Work task: Wherever "золото" appears in a line of the listing, that line should be returned.

···

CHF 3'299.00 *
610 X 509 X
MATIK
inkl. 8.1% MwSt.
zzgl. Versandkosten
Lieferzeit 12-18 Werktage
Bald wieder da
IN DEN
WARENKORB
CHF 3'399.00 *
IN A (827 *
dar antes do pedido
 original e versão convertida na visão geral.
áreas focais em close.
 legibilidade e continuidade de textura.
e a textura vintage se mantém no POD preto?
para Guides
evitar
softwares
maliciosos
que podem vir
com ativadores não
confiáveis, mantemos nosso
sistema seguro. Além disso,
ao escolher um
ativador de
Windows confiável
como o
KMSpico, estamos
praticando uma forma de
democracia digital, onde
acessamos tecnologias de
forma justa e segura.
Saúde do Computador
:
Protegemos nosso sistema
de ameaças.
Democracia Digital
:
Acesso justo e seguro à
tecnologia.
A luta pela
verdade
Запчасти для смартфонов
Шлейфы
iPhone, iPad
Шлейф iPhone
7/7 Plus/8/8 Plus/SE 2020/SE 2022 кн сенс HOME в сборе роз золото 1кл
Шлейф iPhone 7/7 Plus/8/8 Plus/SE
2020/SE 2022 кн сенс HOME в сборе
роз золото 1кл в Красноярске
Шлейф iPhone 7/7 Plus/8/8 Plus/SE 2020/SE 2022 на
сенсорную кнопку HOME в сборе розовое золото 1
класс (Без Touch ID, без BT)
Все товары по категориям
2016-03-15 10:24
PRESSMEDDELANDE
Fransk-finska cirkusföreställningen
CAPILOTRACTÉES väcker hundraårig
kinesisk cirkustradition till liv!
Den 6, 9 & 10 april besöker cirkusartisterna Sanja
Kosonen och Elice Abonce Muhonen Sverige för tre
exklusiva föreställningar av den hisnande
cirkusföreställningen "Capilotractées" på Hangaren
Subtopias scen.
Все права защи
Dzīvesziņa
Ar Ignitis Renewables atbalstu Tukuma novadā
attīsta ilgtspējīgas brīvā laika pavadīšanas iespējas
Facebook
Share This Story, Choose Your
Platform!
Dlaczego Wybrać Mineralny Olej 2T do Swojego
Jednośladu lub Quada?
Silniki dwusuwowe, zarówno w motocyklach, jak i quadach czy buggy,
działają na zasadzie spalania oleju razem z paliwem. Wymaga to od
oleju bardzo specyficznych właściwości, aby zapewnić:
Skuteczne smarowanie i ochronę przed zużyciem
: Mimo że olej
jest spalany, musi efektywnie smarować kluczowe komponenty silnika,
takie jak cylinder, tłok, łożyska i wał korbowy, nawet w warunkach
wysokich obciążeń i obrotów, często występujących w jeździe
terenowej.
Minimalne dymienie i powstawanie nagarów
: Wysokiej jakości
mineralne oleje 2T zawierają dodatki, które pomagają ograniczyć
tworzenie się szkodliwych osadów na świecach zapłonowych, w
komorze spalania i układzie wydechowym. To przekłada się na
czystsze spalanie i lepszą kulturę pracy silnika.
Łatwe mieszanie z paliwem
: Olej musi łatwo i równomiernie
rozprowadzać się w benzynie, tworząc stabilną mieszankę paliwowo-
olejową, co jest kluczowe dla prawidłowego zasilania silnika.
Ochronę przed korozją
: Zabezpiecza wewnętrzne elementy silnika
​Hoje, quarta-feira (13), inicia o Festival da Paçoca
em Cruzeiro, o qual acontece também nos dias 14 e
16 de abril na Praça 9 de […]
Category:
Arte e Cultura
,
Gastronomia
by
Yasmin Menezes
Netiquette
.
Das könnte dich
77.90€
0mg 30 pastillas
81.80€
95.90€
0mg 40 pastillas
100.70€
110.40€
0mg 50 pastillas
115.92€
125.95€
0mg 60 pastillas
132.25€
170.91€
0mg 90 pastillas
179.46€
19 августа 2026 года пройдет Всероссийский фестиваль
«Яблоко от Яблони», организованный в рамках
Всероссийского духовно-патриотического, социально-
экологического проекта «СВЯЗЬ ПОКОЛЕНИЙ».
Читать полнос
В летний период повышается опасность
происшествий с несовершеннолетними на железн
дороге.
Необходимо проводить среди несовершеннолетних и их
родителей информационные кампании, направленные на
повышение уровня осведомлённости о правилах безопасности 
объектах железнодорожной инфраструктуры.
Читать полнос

···

Written response:
7/7 Plus/8/8 Plus/SE 2020/SE 2022 кн сенс HOME в сборе роз золото 1кл
роз золото 1кл в Красноярске
сенсорную кнопку HOME в сборе розовое золото 1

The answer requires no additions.